## BLOCO DE TEXTO:
•••

Num dado momento da caminhada Jesus demonstra certa pressa e segue
como se fosse ir um pouco mais a frente deles, ao que pedem para que fique afim de
se hospedar em sua casa, uma vez que o dia ia se findando. Jesus então entra na
casa deles, se põe à mesa e: “tomou o pão e abençoou, depois o partiu e deu a eles”
(Lc 24, 30).
A este apelo dos discípulos, São João Paulo II, em sua carta apostólica «Mane
nobiscum Domine» §§19-20, afirma:
“Ao pedido dos discípulos de Emaús para que ficasse ‘com’ eles,
Jesus responde com um dom muito maior: através do sacramento da
Eucaristia, encontrou o modo de permanecer ‘dentro’ deles. Receber
a Eucaristia é entrar em comunhão profunda com Jesus. ‘Permanecei
em Mim e Eu permanecerei em vós’ (Jo 15,4). Esta relação de íntima
e recíproca ‘permanência’ permite-nos antecipar de algum modo o céu
na terra. Não é porventura este o maior anseio do homem? Não foi
isso mesmo o que Deus Se propôs, ao realizar na história o Seu
desígnio de salvação? Ele colocou no coração do homem a ‘fome’ da
Sua Palavra (Am 8,11), uma fome que ficará saciada apenas na plena
união com Ele. A comunhão eucarística foi-nos dada para ‘nos
saciarmos’ de Deus sobre esta terra, à espera da saciedade plena no
céu.”
Propositalmente – e considero essa intenção fantástica –, Lucas se serve das
palavras que recordam a Última Ceia. É a experiência da partilha, da comunidade.

•••

## A FAZER:
1. Segundo o texto sobre os discípulos de Emaús, em qual carta apostólica São João Paulo II comenta o pedido dos discípulos?
2. Reproduza o trecho do texto sobre os discípulos de Emaús que começa com as palavras "Num dado momento" e termina com "(Lc 24, 30).".

•••

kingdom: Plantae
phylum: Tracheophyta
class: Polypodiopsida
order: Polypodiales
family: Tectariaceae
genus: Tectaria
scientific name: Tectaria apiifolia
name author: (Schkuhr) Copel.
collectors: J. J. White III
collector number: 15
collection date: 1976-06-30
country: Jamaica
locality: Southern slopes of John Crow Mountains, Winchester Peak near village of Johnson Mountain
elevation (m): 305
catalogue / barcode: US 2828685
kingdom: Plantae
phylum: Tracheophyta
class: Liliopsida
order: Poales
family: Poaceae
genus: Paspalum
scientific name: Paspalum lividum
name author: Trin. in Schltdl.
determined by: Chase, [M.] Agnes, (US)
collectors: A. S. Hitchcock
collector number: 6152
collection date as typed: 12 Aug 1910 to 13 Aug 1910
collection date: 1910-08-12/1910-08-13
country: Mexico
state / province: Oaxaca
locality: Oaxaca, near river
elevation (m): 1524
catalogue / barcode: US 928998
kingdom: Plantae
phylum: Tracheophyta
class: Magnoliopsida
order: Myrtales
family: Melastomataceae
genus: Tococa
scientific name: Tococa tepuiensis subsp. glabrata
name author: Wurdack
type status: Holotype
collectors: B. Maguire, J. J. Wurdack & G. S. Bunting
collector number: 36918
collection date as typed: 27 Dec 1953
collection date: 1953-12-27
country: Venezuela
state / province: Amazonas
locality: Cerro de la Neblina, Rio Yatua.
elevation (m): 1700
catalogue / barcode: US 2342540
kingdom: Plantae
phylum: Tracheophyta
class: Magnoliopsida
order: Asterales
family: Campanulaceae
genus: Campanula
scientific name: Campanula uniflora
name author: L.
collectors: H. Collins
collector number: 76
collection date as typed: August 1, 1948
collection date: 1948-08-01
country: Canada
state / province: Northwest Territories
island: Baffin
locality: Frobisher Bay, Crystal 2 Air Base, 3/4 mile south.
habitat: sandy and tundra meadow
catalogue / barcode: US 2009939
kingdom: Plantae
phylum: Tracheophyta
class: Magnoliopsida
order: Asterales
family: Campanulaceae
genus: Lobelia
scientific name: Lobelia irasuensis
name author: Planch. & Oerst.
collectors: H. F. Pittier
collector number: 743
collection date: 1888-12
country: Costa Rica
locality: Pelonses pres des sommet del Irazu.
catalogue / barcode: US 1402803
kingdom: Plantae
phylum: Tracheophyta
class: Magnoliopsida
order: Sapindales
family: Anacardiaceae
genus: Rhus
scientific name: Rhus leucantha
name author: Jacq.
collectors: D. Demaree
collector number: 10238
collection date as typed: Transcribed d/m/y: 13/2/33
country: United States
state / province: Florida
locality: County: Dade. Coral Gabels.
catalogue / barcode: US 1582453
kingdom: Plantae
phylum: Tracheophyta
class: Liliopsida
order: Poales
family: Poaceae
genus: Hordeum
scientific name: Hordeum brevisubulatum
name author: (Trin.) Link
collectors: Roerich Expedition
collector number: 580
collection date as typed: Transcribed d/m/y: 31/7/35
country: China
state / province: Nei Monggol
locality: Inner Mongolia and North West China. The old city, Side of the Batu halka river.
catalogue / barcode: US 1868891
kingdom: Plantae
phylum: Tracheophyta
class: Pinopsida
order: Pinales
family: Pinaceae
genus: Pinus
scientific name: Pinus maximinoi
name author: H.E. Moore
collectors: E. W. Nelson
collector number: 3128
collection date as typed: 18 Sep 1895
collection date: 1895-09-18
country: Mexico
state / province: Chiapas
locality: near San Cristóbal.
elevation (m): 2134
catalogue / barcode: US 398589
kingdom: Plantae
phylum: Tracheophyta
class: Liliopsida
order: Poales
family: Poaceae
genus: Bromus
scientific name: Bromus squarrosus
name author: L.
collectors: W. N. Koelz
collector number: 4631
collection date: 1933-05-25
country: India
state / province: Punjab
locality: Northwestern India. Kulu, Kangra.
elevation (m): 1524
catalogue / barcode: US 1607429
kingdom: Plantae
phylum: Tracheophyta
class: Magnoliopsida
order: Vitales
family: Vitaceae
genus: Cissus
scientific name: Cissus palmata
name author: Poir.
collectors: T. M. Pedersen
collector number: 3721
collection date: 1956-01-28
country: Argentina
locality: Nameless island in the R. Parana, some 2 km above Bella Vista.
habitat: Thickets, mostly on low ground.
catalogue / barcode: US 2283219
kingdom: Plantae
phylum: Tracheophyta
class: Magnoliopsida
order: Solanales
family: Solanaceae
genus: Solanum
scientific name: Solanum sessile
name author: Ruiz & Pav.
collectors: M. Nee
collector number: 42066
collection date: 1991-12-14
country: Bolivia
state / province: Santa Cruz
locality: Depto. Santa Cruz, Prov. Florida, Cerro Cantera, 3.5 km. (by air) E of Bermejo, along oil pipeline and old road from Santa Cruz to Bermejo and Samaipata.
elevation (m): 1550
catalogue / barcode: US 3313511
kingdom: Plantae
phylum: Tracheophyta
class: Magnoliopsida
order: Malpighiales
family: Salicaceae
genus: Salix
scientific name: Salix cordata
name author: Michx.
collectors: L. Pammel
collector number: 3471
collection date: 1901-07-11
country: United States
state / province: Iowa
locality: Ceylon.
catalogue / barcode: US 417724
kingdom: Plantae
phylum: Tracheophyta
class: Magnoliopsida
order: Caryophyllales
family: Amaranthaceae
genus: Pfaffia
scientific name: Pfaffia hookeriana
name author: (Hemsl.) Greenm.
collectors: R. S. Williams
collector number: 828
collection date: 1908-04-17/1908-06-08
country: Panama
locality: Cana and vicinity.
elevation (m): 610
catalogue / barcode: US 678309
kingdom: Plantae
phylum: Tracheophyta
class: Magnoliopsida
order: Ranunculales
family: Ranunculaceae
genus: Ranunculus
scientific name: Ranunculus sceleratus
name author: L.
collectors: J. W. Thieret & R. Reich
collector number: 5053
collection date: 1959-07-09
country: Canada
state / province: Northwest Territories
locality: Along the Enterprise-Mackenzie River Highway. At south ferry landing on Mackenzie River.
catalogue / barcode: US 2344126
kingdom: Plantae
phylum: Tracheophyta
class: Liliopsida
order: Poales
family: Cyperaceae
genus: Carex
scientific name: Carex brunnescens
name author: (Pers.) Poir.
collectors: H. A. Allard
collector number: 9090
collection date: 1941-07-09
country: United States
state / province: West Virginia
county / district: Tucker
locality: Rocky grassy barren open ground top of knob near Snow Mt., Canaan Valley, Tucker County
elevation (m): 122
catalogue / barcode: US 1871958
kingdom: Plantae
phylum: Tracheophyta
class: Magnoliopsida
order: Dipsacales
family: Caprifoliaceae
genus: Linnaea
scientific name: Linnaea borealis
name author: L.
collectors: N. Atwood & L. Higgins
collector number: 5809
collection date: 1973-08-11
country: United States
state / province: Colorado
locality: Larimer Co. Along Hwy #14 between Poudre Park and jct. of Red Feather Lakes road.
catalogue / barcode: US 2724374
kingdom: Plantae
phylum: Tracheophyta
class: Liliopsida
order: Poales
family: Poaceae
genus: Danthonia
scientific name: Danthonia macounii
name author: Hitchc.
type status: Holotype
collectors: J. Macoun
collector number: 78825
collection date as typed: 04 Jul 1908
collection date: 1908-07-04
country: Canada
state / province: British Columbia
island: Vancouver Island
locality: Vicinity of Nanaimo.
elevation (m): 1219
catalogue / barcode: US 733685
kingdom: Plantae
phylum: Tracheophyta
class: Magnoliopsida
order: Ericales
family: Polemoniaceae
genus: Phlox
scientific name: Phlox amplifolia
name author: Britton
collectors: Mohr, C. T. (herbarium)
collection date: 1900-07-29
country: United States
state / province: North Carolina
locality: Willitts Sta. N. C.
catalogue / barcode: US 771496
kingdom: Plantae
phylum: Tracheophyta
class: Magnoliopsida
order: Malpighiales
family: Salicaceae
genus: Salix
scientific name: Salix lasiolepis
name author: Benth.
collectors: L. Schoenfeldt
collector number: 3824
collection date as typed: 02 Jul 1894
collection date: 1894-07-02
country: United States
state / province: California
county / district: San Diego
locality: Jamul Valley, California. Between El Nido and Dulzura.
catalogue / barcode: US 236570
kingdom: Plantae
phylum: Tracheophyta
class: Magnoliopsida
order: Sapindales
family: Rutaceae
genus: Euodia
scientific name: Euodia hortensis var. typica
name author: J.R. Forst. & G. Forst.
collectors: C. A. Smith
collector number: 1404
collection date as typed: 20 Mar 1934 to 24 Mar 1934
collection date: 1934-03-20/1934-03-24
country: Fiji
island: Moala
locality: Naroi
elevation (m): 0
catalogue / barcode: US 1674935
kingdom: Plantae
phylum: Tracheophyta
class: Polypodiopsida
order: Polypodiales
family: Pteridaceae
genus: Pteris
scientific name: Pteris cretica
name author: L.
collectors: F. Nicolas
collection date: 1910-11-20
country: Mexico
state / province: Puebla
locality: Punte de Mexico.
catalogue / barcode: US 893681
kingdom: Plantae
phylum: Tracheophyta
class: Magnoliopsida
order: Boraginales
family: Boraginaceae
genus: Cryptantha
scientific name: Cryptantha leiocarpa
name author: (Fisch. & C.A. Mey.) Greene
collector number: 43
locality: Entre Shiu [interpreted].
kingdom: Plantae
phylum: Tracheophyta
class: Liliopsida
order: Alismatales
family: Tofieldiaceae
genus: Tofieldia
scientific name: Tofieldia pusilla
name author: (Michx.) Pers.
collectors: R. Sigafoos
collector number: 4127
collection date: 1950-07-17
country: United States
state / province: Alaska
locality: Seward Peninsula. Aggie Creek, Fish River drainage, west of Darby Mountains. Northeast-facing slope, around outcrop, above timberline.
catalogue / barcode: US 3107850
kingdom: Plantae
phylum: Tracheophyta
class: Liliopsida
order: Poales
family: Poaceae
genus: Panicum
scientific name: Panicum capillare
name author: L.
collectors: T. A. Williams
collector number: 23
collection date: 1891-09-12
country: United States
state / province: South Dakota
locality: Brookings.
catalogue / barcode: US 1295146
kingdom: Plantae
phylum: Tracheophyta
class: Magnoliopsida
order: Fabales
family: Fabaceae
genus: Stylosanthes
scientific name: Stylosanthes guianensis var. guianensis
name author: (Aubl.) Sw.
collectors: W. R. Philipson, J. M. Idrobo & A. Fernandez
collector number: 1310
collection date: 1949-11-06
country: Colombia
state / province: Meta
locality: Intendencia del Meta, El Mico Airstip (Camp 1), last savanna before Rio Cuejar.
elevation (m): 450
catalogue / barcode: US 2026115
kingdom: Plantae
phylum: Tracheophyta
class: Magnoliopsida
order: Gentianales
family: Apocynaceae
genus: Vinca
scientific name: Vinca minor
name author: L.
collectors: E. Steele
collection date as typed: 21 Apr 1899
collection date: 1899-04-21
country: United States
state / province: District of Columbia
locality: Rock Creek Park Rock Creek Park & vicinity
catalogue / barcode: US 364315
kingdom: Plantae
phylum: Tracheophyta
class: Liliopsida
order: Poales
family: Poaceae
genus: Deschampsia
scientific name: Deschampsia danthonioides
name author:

•••

## RESPOSTAS EM ORDEM:
1. Na carta apostólica «Mane nobiscum Domine», §§19-20.

2.
Num dado momento da caminhada Jesus demonstra certa pressa e segue
como se fosse ir um pouco mais a frente deles, ao que pedem para que fique afim de
se hospedar em sua casa, uma vez que o dia ia se findando. Jesus então entra na
casa deles, se põe à mesa e: “tomou o pão e abençoou, depois o partiu e deu a eles”
(Lc 24, 30).